[Your task]
Which lines of the listing below contain the word "الكلية"? Return them.

[Given data]

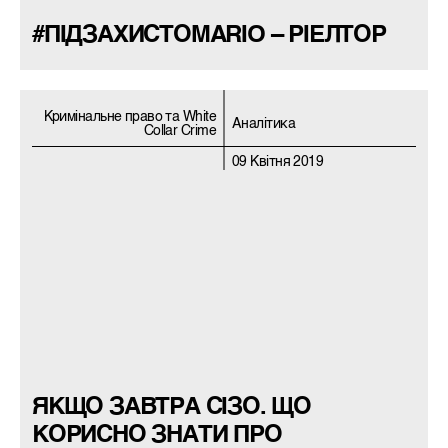
#ПІДЗАХИСТОМARIO – РІЕЛТОР
Кримiнальне право та White
Аналітика
Collar Crime
09 Квітня 2019
ЯКЩО ЗАВТРА СІЗО. ЩО
КОРИСНО ЗНАТИ ПРО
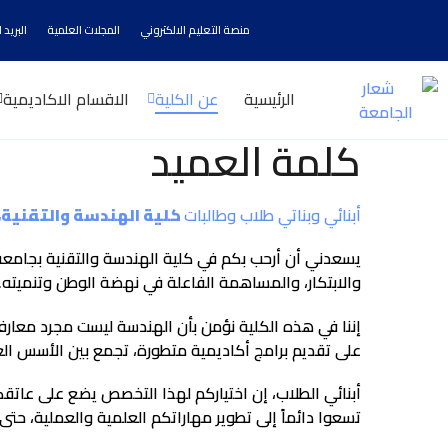
منصة التعليم الالكتروني
المجلات العلمية
البريد 
الرئيسية
عن الكلية
الاقسام الاكاديمية
كلمة العميد
أبنائي وبناتي طلاب وطالبات
كلية الهندسة والتقنية،
يسعدني أن أرحب بكم في كلية الهندسة والتقنية بجامعة وا
والابتكار، والمساهمة الفاعلة في نهضة الوطن وتنميته.
إننا في هذه الكلية نؤمن بأن الهندسة ليست مجرد معارف 
على تقديم برامج أكاديمية متطورة، تجمع بين الأسس العلم
أبنائي الطلاب، إن اختياركم لهذا التخصص يضع على عاتقكم
تسعوا دائماً إلى تطوير مهاراتكم العلمية والعملية، حتى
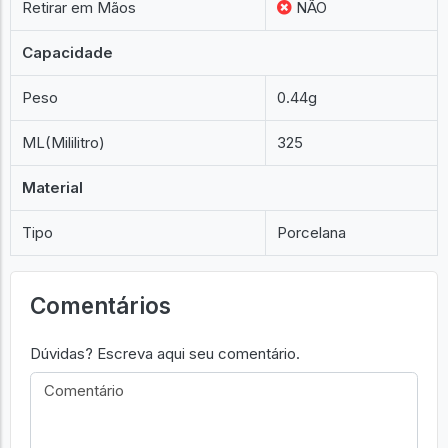
Retirar em Mãos
NÃO
Capacidade
Peso
0.44g
ML(Mililitro)
325
Material
Tipo
Porcelana
Comentários
Dúvidas? Escreva aqui seu comentário.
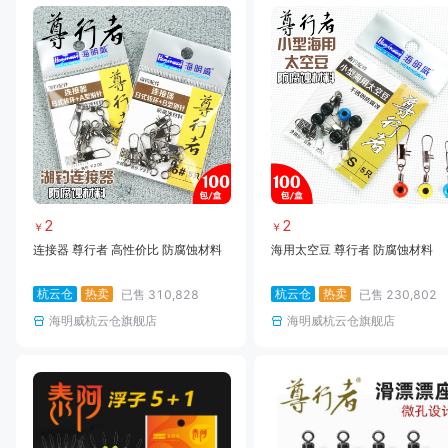
2
2
￥
￥
连接器 尊行者 高性价比 防腐蚀材料
海用太空豆 尊行者 防腐蚀材料
杭云仓
热卖
杭云仓
热卖
已售
310,828
已售
230,802
海明威杭云仓旗舰店
海明威杭云仓旗舰店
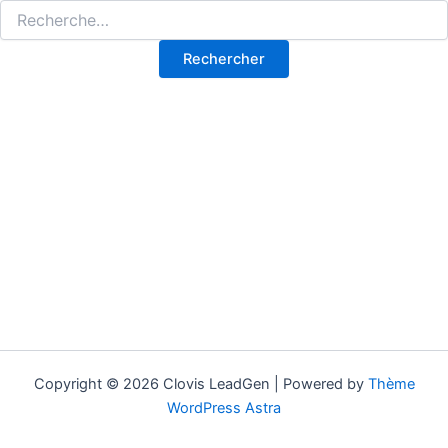
Copyright © 2026 Clovis LeadGen | Powered by
Thème
WordPress Astra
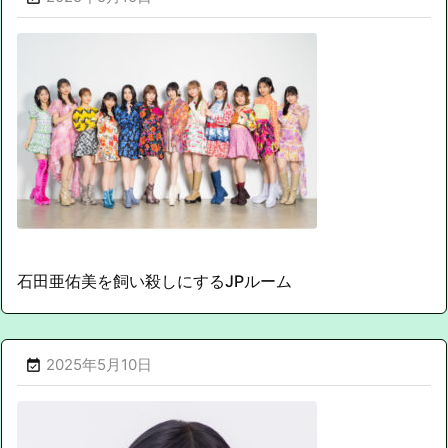
石田亜佑美を飼い殺しにするJPルーム
2025年5月10日

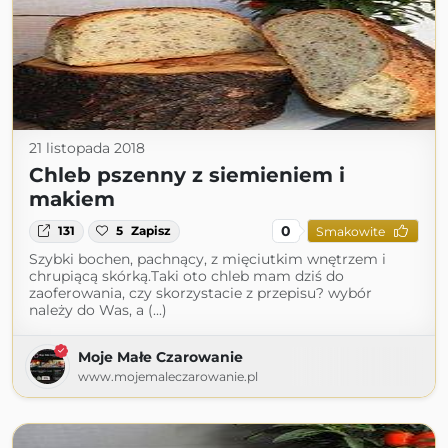
21 listopada 2018
Chleb pszenny z siemieniem i
makiem
0
131
5
Zapisz
Smakowite
Szybki bochen, pachnący, z mięciutkim wnętrzem i
chrupiącą skórką.Taki oto chleb mam dziś do
zaoferowania, czy skorzystacie z przepisu? wybór
należy do Was, a (...)
Moje Małe Czarowanie
www.mojemaleczarowanie.pl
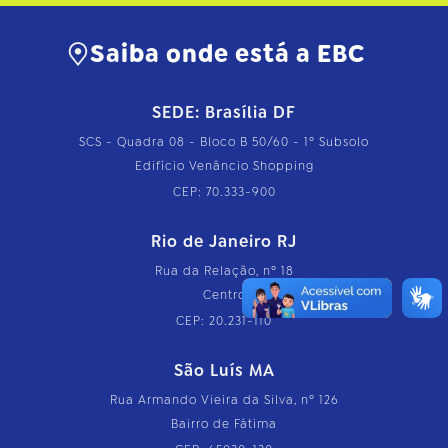
Saiba onde está a EBC
SEDE: Brasília DF
SCS - Quadra 08 - Bloco B 50/60 - 1º Subsolo
Edifício Venâncio Shopping
CEP: 70.333-900
Rio de Janeiro RJ
Rua da Relação, nº 18
Centro
CEP: 20.231-110
São Luís MA
Rua Armando Vieira da Silva, nº 126
Bairro de Fátima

[Result below]
عن الكلية
إننا في هذه الكلية نؤمن بأن الهندسة ليست مجرد معارف 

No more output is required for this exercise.